§ **Textauszug**
====
Setliste: «Intro» - «Return Of The Iron Tyrant» - «Eyes Of The Night» - «Flame Of The Tyrants» - «Awakening The Chimaera» - «Gulag» - «On Wings Of No Return» - «Sudden Impact» - «The Usurper» - «Machine Invaders» - «Infuriator».

Satan
Ausgehend von der Besetzung, die das full lenght Debüt «Court In The Act» von 1983 eingespielt hat, stand heute Abend und unglaubliche 36 Jahre später, das Ur-Lineup der britischen NWOBHM Underground-Ikone auf der Bühne, sprich Brian Ross (v), Russ Tippins (g), Steve Ramsey (g), Graeme English (b) und Sean Taylor (d)! Das musste man sich erstmal geben, respektive setzen lassen. Meine Wenigkeit, die sich bisher nicht mit Satan auseinander gesetzt hatte, sah sich somit mit der grotesken wie gleichzeitig lehrreichen Situation konfrontiert, ausschliess-lich "neue Songs" zu hören! Tja, da mögen mich jetzt einige Kollegen im etwa gleichen Alter verächtlich auslachen und viele Junge, die damals noch gar nicht existiert haben, neutral mit der Achsel zucken. Drauf geschissen, denn lieber so, hier und jetzt als gar nicht! Mit dieser schon fast kindlichen Freude im Geiste genoss ich jeden einzelnen gespielten Headliner-Ton an diesem Abend. Der Opener konnte dabei eigentlich nur «Trial By Fire» heissen, der nach dem originalen Intro gleich mal zeigte, wo der Barthel den Most holt. Allerdings gab es zu Beginn noch technische Probleme, die aber bald behoben wurden. Die Gitarrenarbeit von Russ Tippins und Steve Ramsey war schlicht überragend und auch wenn an Frontmann Brian Ross, mittlerweile 65, der Zahn der Zeit sichtlich genagt hat, besassen einige Screams immer noch genug Schmackes! Mit den ersten Riffs von «Blades Of Steel» dämmerte es mir dann schlagartig, was mir da vor Jahrzehnten entgangen ist, und es bleibt die total hilflose Frage ohne Antwort im Raum stehen, warum mir diese Band nicht schon viel früher über den Weg, sprich Plattenteller gelaufen ist! Doch auch hier erhält das Allerwelts-Sprichwort "Besser spät als nie!" seine Berechtigung, aber sowas von!
====
§ **Vorliegende Daten**
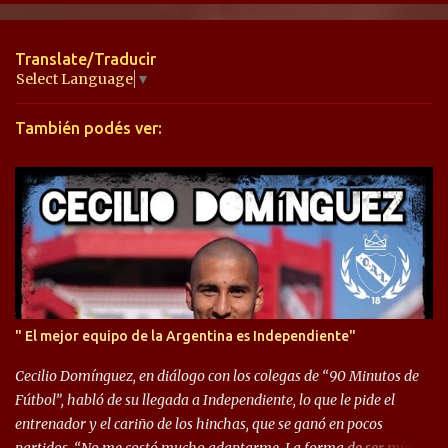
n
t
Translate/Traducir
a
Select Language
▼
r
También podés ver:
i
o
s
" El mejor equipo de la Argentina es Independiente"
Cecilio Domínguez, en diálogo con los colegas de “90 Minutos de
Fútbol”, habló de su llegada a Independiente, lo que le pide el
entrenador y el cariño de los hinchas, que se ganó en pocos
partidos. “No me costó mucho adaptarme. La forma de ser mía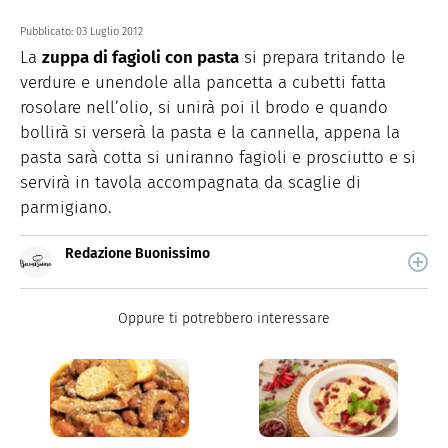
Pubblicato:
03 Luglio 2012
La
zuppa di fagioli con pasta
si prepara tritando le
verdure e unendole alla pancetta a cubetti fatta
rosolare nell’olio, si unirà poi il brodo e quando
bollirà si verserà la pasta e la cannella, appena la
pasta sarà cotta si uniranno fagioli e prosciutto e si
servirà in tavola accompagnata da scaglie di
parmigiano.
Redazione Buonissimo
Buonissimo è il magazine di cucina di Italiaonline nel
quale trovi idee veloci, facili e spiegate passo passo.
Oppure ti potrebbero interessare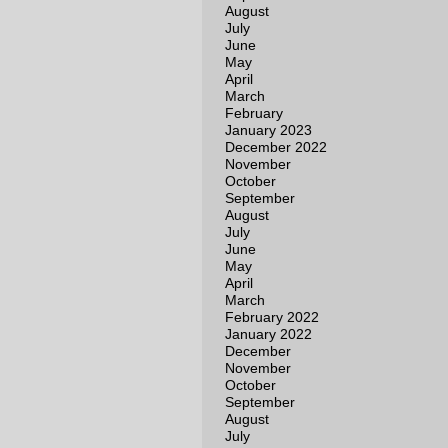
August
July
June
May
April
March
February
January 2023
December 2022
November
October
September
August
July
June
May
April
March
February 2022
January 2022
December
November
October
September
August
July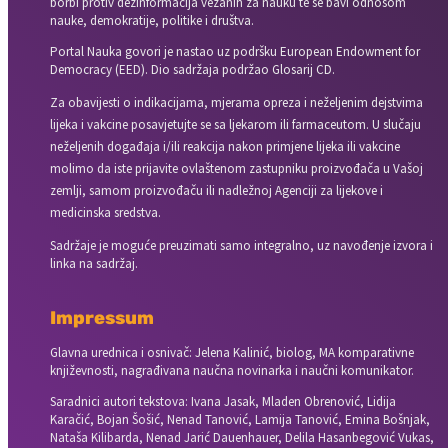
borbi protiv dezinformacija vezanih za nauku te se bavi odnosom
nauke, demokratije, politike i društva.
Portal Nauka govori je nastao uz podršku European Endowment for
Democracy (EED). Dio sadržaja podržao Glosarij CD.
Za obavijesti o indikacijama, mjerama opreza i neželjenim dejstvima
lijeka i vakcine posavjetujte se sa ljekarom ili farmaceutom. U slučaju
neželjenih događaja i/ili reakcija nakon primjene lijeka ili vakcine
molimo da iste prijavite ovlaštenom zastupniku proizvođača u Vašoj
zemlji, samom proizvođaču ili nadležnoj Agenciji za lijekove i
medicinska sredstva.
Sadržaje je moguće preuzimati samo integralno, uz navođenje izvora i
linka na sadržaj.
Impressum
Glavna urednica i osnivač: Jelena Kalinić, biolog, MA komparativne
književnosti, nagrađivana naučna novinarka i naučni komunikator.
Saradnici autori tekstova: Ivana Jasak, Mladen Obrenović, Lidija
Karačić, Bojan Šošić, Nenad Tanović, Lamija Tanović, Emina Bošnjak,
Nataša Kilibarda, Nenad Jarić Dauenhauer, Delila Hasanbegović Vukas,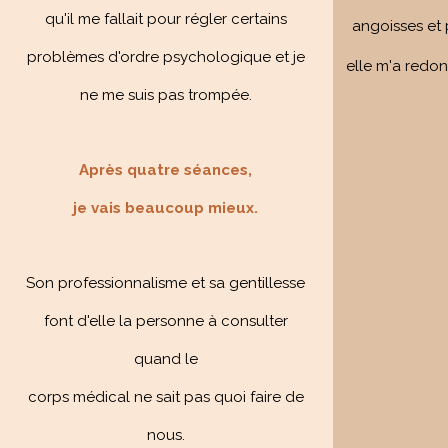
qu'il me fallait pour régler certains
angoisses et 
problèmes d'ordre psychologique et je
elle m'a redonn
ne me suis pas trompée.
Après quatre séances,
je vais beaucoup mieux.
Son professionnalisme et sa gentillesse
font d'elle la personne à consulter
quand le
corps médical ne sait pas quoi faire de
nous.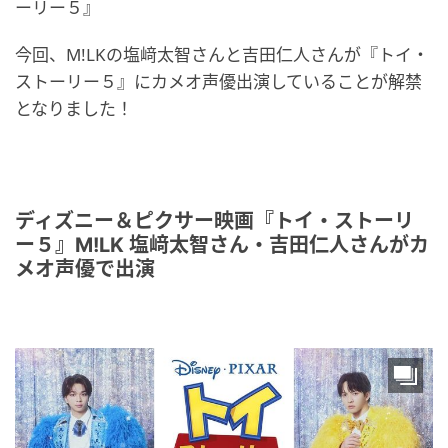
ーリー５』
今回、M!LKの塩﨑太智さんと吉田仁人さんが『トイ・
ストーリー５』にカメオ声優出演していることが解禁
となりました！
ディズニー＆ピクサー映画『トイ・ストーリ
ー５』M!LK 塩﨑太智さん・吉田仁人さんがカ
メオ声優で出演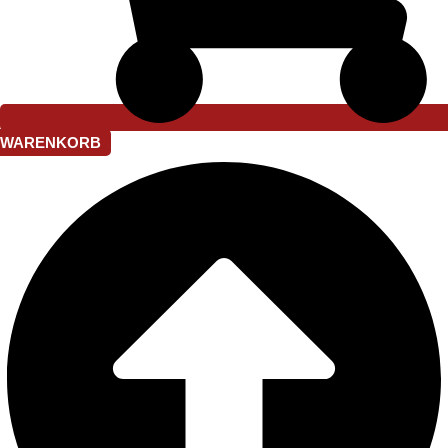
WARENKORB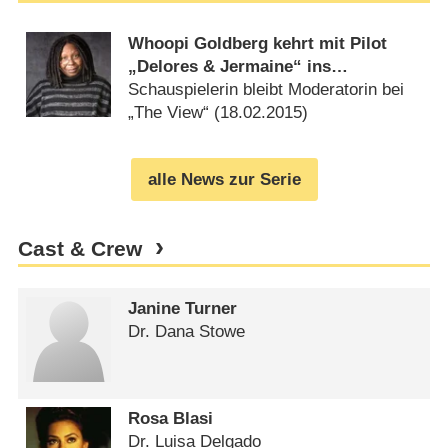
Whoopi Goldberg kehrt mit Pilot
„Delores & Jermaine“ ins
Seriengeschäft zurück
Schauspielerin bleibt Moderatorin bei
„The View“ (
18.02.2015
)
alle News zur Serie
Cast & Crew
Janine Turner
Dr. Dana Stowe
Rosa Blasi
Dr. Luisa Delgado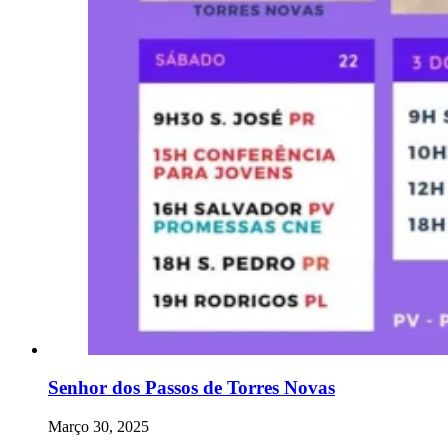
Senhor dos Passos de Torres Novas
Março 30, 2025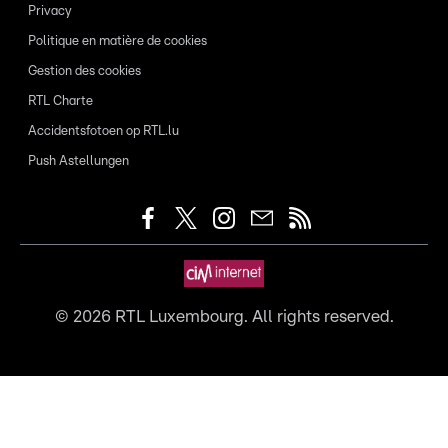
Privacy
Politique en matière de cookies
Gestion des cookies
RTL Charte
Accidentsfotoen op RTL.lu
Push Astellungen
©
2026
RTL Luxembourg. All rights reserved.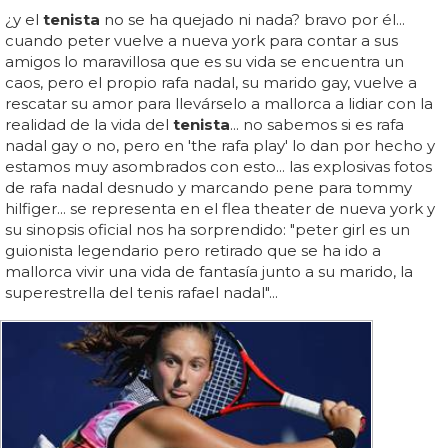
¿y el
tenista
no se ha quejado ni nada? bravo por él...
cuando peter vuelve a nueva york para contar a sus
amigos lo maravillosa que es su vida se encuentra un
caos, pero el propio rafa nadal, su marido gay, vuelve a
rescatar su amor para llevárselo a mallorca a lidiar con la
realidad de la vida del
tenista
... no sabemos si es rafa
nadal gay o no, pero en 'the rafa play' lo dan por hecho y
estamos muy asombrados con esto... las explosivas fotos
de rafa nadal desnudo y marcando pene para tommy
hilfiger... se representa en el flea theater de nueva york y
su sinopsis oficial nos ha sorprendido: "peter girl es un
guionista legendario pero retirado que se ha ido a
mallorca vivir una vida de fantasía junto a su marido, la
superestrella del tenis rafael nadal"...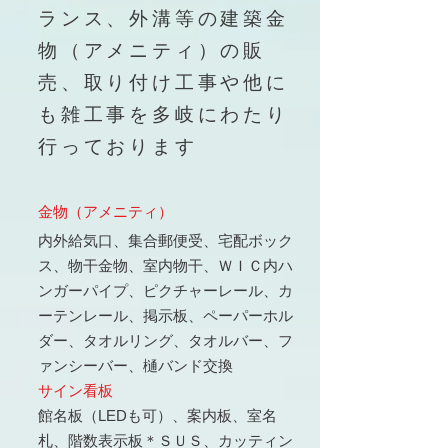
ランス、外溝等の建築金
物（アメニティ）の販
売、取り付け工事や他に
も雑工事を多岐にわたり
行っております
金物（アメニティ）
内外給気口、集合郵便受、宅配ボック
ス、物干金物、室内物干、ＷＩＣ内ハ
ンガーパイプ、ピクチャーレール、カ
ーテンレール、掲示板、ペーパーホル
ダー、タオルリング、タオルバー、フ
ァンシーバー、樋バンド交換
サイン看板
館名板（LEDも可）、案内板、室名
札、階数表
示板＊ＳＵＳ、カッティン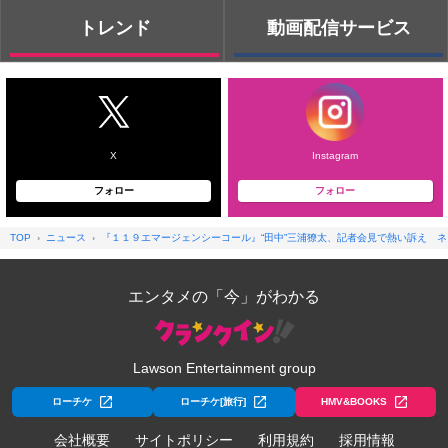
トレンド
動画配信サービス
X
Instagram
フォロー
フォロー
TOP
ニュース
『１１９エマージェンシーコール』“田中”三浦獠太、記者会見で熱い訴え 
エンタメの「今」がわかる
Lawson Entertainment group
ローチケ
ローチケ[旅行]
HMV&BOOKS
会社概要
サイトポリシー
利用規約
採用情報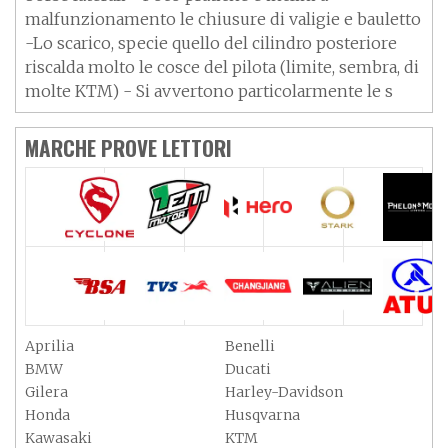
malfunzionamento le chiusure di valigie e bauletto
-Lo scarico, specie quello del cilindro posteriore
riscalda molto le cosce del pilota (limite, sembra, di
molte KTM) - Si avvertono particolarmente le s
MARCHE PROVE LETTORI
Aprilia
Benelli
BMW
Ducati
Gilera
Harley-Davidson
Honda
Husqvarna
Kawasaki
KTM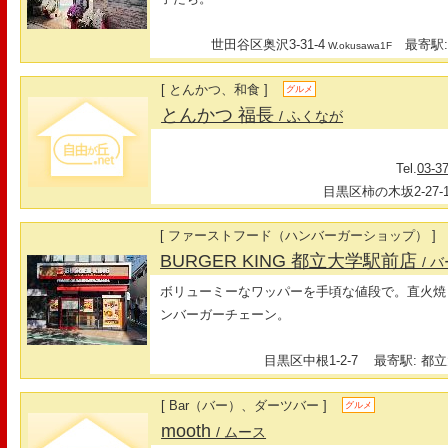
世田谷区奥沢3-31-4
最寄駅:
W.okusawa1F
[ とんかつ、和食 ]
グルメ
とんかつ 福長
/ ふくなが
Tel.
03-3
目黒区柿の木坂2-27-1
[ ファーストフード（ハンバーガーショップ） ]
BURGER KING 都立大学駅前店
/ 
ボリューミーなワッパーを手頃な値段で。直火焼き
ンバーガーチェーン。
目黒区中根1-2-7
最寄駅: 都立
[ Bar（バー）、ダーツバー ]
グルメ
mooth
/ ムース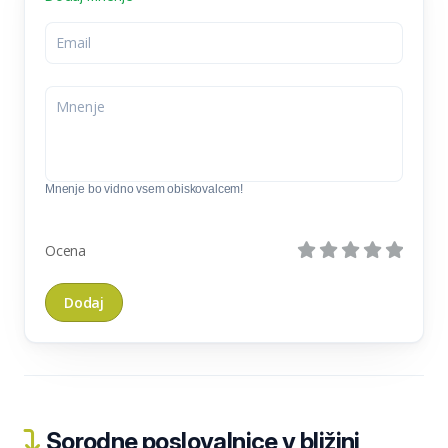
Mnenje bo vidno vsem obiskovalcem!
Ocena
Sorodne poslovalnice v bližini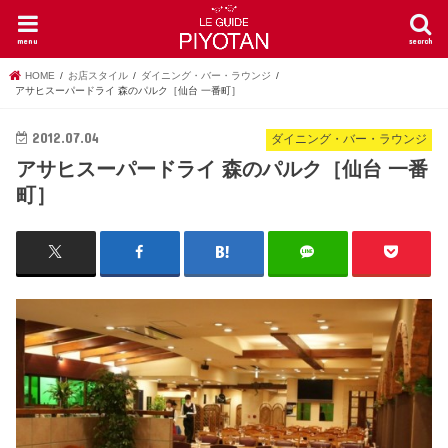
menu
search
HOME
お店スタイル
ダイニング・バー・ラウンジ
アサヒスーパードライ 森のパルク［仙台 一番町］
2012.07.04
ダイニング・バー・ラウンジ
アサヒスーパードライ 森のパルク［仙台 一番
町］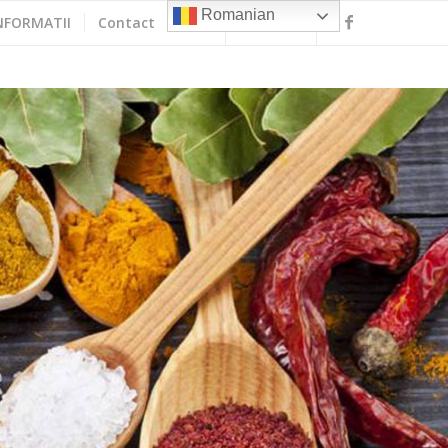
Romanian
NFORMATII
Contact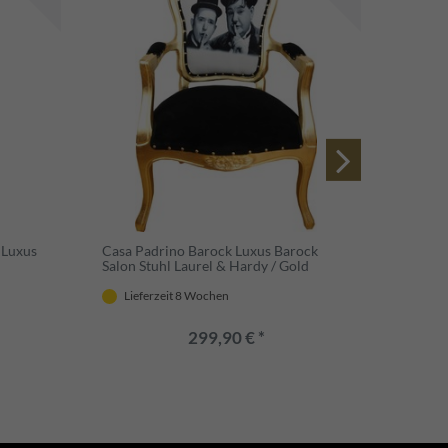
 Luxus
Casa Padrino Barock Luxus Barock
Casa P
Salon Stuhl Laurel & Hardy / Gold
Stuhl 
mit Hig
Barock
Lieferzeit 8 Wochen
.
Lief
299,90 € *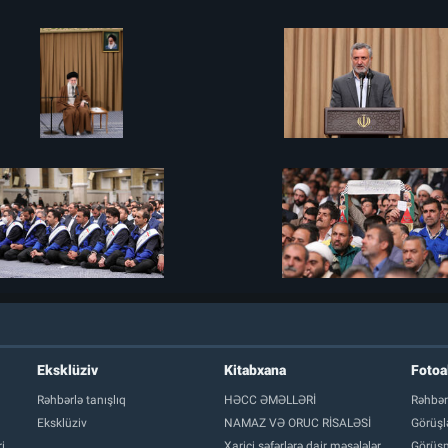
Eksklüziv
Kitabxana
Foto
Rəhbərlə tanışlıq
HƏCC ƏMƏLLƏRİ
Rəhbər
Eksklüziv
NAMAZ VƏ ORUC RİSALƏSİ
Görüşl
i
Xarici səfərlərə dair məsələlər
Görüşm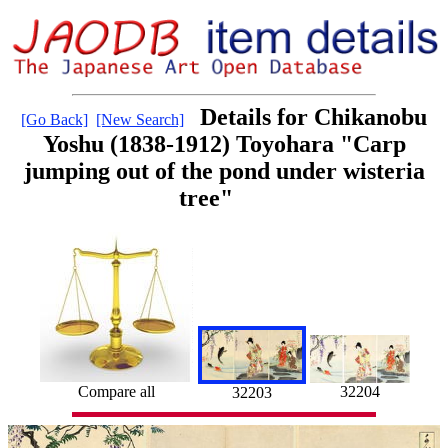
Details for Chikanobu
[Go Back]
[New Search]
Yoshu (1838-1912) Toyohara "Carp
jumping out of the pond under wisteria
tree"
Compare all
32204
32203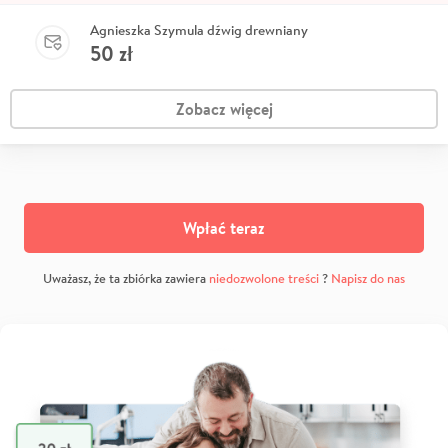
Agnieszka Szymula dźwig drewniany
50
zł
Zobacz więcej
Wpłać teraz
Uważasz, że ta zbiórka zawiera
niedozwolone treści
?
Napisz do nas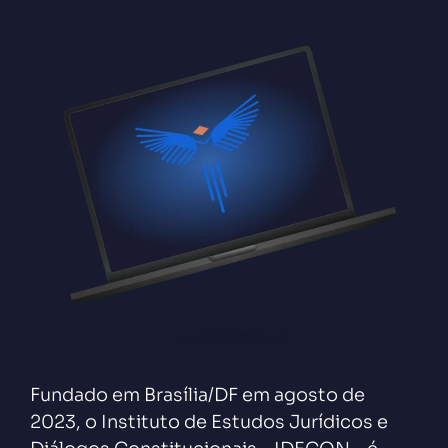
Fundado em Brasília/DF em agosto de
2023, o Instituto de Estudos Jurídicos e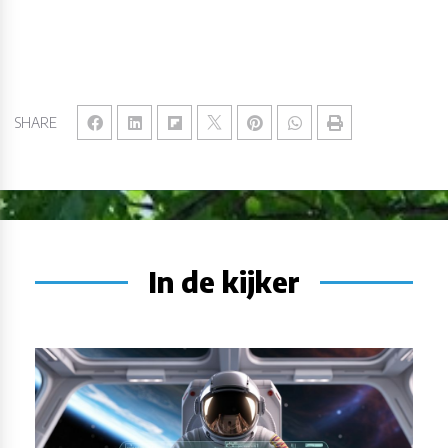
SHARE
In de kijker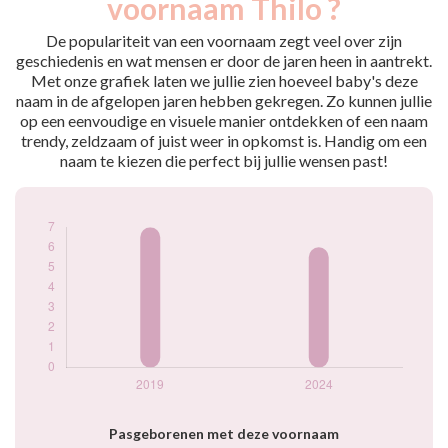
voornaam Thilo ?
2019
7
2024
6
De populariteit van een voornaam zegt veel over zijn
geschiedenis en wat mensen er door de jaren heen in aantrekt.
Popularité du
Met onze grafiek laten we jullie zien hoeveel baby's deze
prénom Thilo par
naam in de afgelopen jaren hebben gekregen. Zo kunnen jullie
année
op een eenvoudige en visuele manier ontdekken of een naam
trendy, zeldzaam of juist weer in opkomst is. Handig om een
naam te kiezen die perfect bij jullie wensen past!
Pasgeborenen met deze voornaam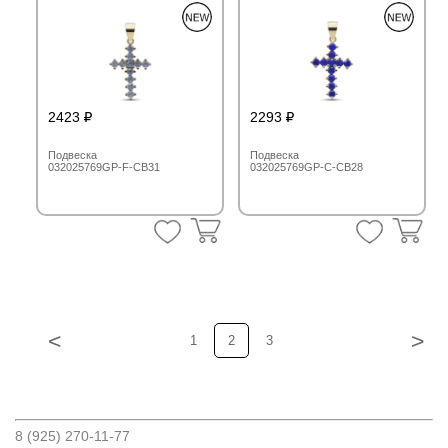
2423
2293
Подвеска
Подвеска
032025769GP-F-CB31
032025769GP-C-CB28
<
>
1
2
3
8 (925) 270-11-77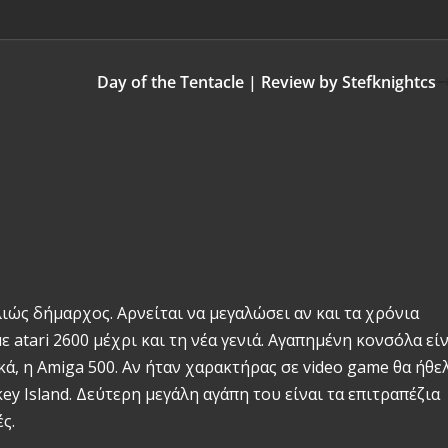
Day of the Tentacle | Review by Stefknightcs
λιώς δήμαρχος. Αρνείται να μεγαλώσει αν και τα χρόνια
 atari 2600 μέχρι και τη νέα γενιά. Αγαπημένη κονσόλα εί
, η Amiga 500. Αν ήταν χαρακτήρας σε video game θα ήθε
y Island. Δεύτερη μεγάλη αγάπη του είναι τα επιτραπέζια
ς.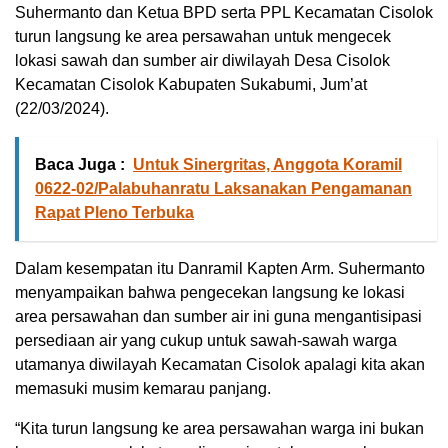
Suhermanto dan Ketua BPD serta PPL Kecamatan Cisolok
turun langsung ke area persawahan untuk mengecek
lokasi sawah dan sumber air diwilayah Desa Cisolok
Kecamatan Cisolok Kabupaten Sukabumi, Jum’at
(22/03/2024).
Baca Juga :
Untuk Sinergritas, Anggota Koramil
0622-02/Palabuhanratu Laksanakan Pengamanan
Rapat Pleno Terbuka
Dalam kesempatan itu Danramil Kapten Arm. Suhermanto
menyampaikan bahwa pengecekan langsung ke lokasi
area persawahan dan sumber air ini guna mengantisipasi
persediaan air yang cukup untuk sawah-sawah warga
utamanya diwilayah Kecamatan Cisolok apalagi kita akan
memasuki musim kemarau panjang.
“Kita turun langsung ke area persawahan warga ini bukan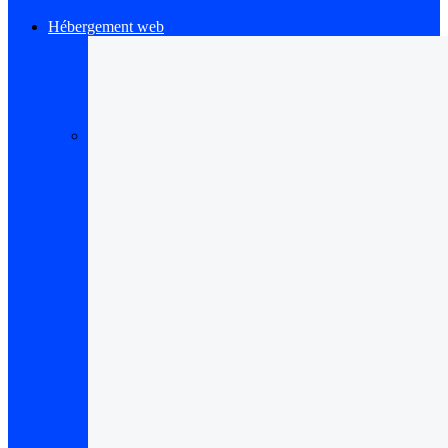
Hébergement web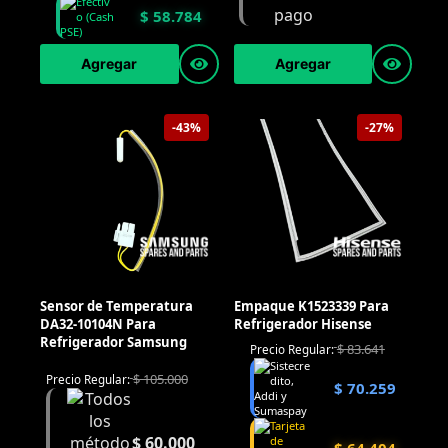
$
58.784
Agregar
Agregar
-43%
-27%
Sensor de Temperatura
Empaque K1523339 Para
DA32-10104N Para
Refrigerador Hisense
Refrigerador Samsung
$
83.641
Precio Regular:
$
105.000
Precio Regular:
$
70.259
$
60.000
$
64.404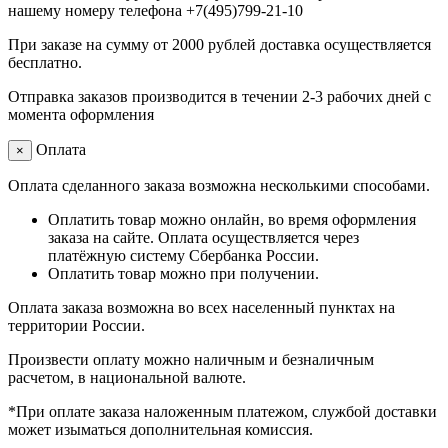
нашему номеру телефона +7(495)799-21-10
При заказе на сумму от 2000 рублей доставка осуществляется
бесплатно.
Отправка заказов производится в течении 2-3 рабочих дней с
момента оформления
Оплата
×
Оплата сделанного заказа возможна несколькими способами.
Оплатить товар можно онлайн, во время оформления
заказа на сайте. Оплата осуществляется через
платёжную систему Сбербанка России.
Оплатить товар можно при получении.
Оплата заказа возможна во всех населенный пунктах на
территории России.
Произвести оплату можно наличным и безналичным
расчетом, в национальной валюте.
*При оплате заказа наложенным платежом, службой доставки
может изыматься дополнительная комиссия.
====
§ **Aufgabe 1**
Wie alt ist Frontmann Brian Ross laut dem Konzertbericht inzwischen?
§ **Aufgabe 2**
Prüfe anhand des Konzertberichts, ob die folgenden Aussagen zutreffen, und belege jede Antwort mit einem wörtlichen Zitat. (a) Das Debüt «Court In The Act» stammt aus dem Jahr 1983. (b) Zu Beginn des Auftritts verlief technisch alles reibungslos. (c) Der Verfasser hatte sich schon vor diesem Abend mit Satan beschäftigt.
§ **Aufgabe 3**
Zähle alle Musiker auf, die der Konzertbericht als Mitglieder des Ur-Lineups nennt.

§ **Lösung 1**
Brian Ross ist mittlerweile 65 Jahre alt.

§ **Lösung 2**
(a) Ja: „«Court In The Act» von 1983“
(b) Nein: „Allerdings gab es zu Beginn noch technische Probleme, die aber bald behoben wurden.“
(c) Nein: „die sich bisher nicht mit Satan auseinander gesetzt hatte“

§ **Lösung 3**
Brian Ross, Russ Tippins, Steve Ramsey, Graeme English, Sean Taylor